CULTURE / Gongoli (vétiver) : le secret ancestral qui purifie le corps et scelle les unions.
Plus qu’une plante, le gongoli est un héritage. Dans les ruelles d’Abidjan, en Côte d’Ivoire, comme dans les villages du Sahel, cette racine discrète, appelée aussi ‘’khamaré’’ ou ‘’vétiver’’, traverse les générations avec un parfum de mystère. Derrière son goût boisé et ses fibres robustes se cache un concentré de savoirs ancestraux, mêlant santé, spiritualité et traditions féminines.
Plus qu’une plante, le gongoli est un héritage. Dans les ruelles d’Abidjan, en Côte d’Ivoire, comme dans les villages du Sahel, cette racine discrète, appelée aussi ‘’khamaré’’ ou ‘’vétiver’’, traverse les générations avec un parfum de mystère. Derrière son goût boisé et ses fibres robustes se cache un concentré de savoirs ancestraux, mêlant santé, spiritualité et traditions féminines.
Une plante venue de loin, enracinée en Afrique
Scientifiquement connu sous le nom de « Chrysopogon zizanioides », le vétiver est originaire d’Inde, où il est utilisé depuis des millénaires en médecine ayurvédique. Introduit en Afrique de l’Ouest, il s’y est profondément intégré, devenant à la fois remède naturel, objet culturel et symbole de purification. Sa particularité ? Un système racinaire dense et profond, capable de résister à l’érosion, mais aussi de concentrer des huiles essentielles puissantes, au cœur de ses vertus.
Bienfaits intimes : un allié précieux pour les femmes
Le gongoli est surtout réputé pour son rôle dans le bien-être intime féminin : il aide à équilibrer la flore vaginale, il réduit les odeurs corporelles et pertes blanches, il apaise les démangeaisons et infections urinaires, il favorise une lubrification naturelle et soulage les douleurs menstruelles et post-accouchement. Dans de nombreuses cultures, il accompagne les femmes à des moments clés : menstruations, maternité, ou préparation au mariage.
Purification du corps et de l’esprit
Au-delà de l’intime, le gongoli agit comme un véritable nettoyant naturel : Détoxifiant : élimine les toxines ; Antiseptique : aide à lutter contre infections et inflammations ; Relaxant : réduit stress, anxiété et troubles du sommeil ; Digestif : améliore le transit et apaise les ballonnements. Son infusion quotidienne est souvent perçue comme un rituel de rééquilibrage global.

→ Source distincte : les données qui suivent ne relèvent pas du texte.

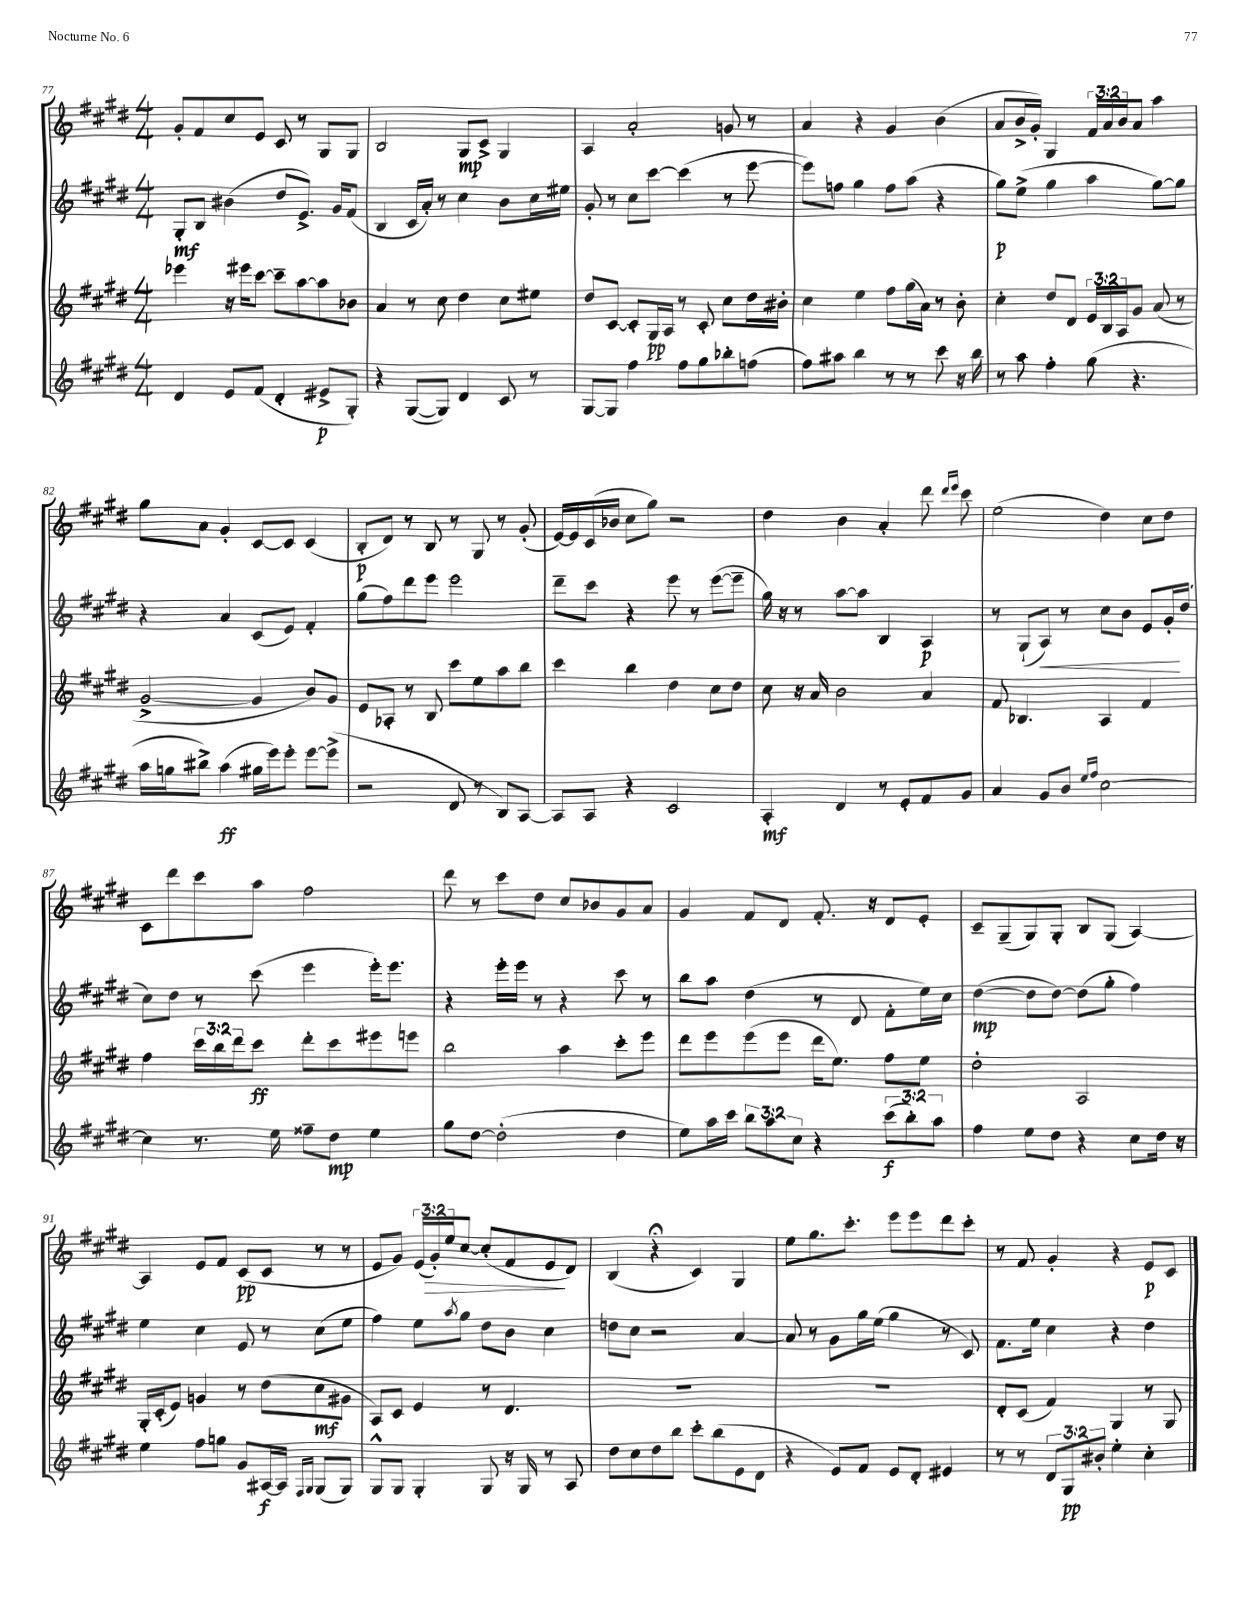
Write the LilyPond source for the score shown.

<<
\new StaffGroup <<
\new Staff = "s0" {
    \clef treble \key e \major \numericTimeSignature \time 4/4 \override Staff.TupletNumber.text = #tuplet-number::calc-fraction-text
    gis'8-. fis'8 cis''8 e'8 cis'8 r8 gis8 gis8 |
    b2 gis8\mp cis'8-> gis4 |
    a4 a'2-. g'8 r8 |
    a'4 r4 gis'4 b'4( |
    a'8 b'16-> gis'16-.) gis4 \tuplet 3/2 { fis'16 a'16 b'16 } a'8 a''4 |
    gis''8 a'8 gis'4-. cis'8~ cis'8 cis'4( |
    b8-.\p dis'8) r8 b8 r8 gis8 r8 gis'8-.( |
    e'16~) e'16 cis'16( bes'16 cis''8 gis''8) r2 |
    dis''4 b'4 a'4-. dis'''8 \grace { dis'''16 e'''16 } cis'''8 |
    e''2( dis''4) cis''8 dis''8 |
    cis'8 dis'''8 cis'''8 a''8 fis''2 |
    dis'''8 r8 cis'''8 dis''8 cis''8 bes'8 gis'8 a'8 |
    gis'4 fis'8 dis'8 fis'8.-. r16 dis'8 e'8-. |
    cis'8-- gis8--( gis8) gis8-. b8 gis8( a4~) |
    a4 e'8 fis'8 cis'8\pp( cis'8 r8 r8 |
    e'8 gis'8) \tuplet 3/2 { e'16( gis'16-.\>) e''16 } cis''8~ cis''8-.( fis'8 e'8\! dis'8) |
    b4( r4\fermata cis'4) gis4 |
    e''8 gis''8. cis'''8.-. e'''8 e'''8 dis'''8 cis'''8-. |
    r8 fis'8 gis'4-. r4 e'8\p cis'8 \bar "|." |
}
\new Staff = "s1" {
    \clef treble \key e \major \numericTimeSignature \time 4/4
    gis8-.\mf b8 bis'4( dis''8 e'8.->) gis'16 fis'8( |
    b4 cis'16 a'16-.) r8 cis''4 b'8 cis''16 eis''16 |
    gis'8-. r8 cis''8 cis'''8~ cis'''4( r8 e'''8~ |
    e'''8) f''8 gis''4 f''8 a''8( r4 |
    gis''8\p) e''8->( gis''4 a''4 gis''8~) gis''8 |
    r4 a'4 cis'8( e'8) fis'4-. |
    gis''8( fis''8) dis'''8 e'''8 e'''2 |
    dis'''8-- cis'''8 r4 e'''8 r8 e'''8~( e'''8-- |
    gis''16) r16 r8 a''8~ a''8 b4 a4\p |
    r8 gis8-!( a8\<) r8 cis''8 b'8 e'8 gis'16-.\! dis''16( |
    cis''8) dis''8 r8 cis'''8( e'''4 e'''16-.) e'''8. |
    r4 e'''16-. e'''16 r8 r4 cis'''8 r8 |
    b''8 a''8 dis''4( r8 dis'8 fis'8-. e''16) cis''16 |
    dis''4~\mp( dis''8 dis''8~) dis''8( gis''8-. fis''4) |
    e''4 cis''4 e'8 r8 cis''8( e''8 |
    fis''4) e''8 \acciaccatura { a''8 } gis''8 dis''8 b'8 cis''4 |
    d''8 cis''8 r2 a'4~ |
    a'8 r8 gis'8 gis''16 e''16( gis''4 r8 cis'8) |
    fis'8. e''16 cis''4 r4 dis''4 \bar "|." |
}
\new Staff = "s2" {
    \clef treble \key e \major \numericTimeSignature \time 4/4 \override Staff.TupletNumber.text = #tuplet-number::calc-fraction-text
    ees'''4 r16 eis'''16 cis'''8~ cis'''8-- a''8~ a''8 bes'8 |
    a'4 r8 cis''8 dis''4 cis''8 eis''8 |
    dis''8 cis'8~ cis'8-. gis16\pp a16 r8 cis'8-. cis''8 dis''16 bis'16-. |
    cis''4 e''4 fis''8 gis''16( a'16) r8 b'8-. |
    cis''4-. dis''8 dis'8 \tuplet 3/2 { e'16 b16 a16 } gis'8 a'8( r8 |
    gis'2~-> gis'4 b'8) gis'8 |
    e'8 aes8-. r8 b8 cis'''8 e''8 a''8 b''8 |
    cis'''4 b''4 dis''4 cis''8 dis''8 |
    cis''8 r16 a'16 b'2 a'4 |
    fis'8 bes4. a4 fis'4 |
    fis''4 \tuplet 3/2 { cis'''16 b''16 dis'''16 } cis'''8\ff dis'''8-. cis'''8 eis'''8 e'''8 |
    b''2 a''4 cis'''8-. e'''8 |
    dis'''8 e'''8 e'''8( e'''8 dis'''16 e''8.) fis''8 e''8 |
    dis''2-. a2 |
    gis16-. cis'16-.( e'8) g'4 r8 dis''8( cis''8\mf gis'8 |
    a8) cis'8 e'4 r8 dis'4. |
    R1 |
    R1 |
    dis'8-. cis'8( fis'4) gis4 r8 gis8 \bar "|." |
}
\new Staff = "s3" {
    \clef treble \key e \major \numericTimeSignature \time 4/4 \override Staff.TupletNumber.text = #tuplet-number::calc-fraction-text
    dis'4 e'8 fis'8( dis'4-. eis'8->\p gis8-.) |
    r4 gis8~( gis8) dis'4 cis'8 r8 |
    gis8~ gis8 fis''4 fis''8 gis''8 bes''8-. f''8( |
    fis''8) ais''8 b''4 r8 r8 cis'''8 r16 b''16 |
    r8 a''8 fis''4-. gis''8( r4. |
    a''16 g''16 bis''8->) a''4\ff( gis''16 e'''16) e'''8-. e'''8~ e'''8->( |
    r2 dis'8 r8 b8) a8~ |
    a8 a8 r4 cis'2 |
    a4-.\mf dis'4 r8 e'8-. fis'8 gis'8 |
    a'4 gis'8 b'8 \grace { e''16 fis''16 } cis''2~ |
    cis''4 r8. e''16 fisis''8-- dis''8\mp e''4 |
    gis''8 dis''8~ dis''2-.( dis''4 |
    e''8) a''16 cis'''16 \tuplet 3/2 { b''8 a''8 cis''8 } r4 \tuplet 3/2 { cis'''8\f( b''8-.) a''8 } |
    fis''4 e''8 dis''8 r4 cis''8 dis''16 r16 |
    e''4 fis''8 g''8 gis'8 ais16~\f ais16 \grace { fis16 gis16 } gis8( gis8) |
    gis8-^ gis8 gis4-. gis8 r16 gis16 r8 a8 |
    dis''8 cis''8 dis''8 b''8 cis'''8-. b''8( e'8 dis'8 |
    r4 e'8) fis'8 e'8 dis'8-. eis'4 |
    r8 r8 \tuplet 3/2 { dis'8 gis8\pp bis'8-. } e''4-. cis''4-. \bar "|." |
}
>>
>>
\layout { \context { \Score currentBarNumber = #77 } }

Un rôle spirituel et symbolique puissant
Dans certaines traditions africaines et caribéennes, le vétiver dépasse le cadre médicinal : utilisé comme encens naturel pour purifier les maisons ; intégré dans des rituels de protection et de chance ; associé aux pratiques de purification avant mariage. Il symbolise la propreté, la renaissance et l’harmonie, des valeurs centrales dans les rites de passage.
Du Sénégal à Haïti : une plante universelle
Le gongoli voyage et s’adapte : Sénégal, Mali, Burkina Faso : bains de vapeur, soins post-partum ; Côte d’Ivoire : boisson quotidienne et secret de beauté féminine ; Caraïbes (Haïti) : tisanes détox et rituels spirituels ; Inde (Ayurveda) : équilibre des énergies du corps ; Asie du Sud-Est : parfums, artisanat et objets décoratifs. Partout, il conserve cette double identité : plante de soin et plante sacrée.
Comment le consommer efficacement ?
Deux méthodes dominent : Infusion à froid : 2 à 3 tiges dans une bouteille d’eau, repos 6 heures (idéalement toute la nuit) ; Décoction chaude : Faire bouillir 3 à 4 tiges dans 1 litre d’eau pendant 10 à 15 minutes Les racines peuvent être réutilisées plusieurs fois, jusqu’à perte de parfum. Gastronomie et usage quotidien. Au-delà du soin, le gongoli s’invite dans le quotidien : Eau aromatisée naturelle au goût boisé ; Alternative saine aux boissons industrielles ; Parfum subtil pour les boissons traditionnelles. Une manière simple d’allier plaisir et santé.
Un secret bien gardé, mais partagé aujourd’hui
Longtemps transmis de mère en fille, le gongoli sort peu à peu de l’ombre. Dans un monde en quête de solutions naturelles, il s’impose comme une réponse authentique, efficace et enracinée dans la tradition. Plus qu’une plante, le gongoli est une mémoire vivante. Un lien entre les générations. Un rituel discret. Un pouvoir naturel, que l’Afrique n’a jamais oublié.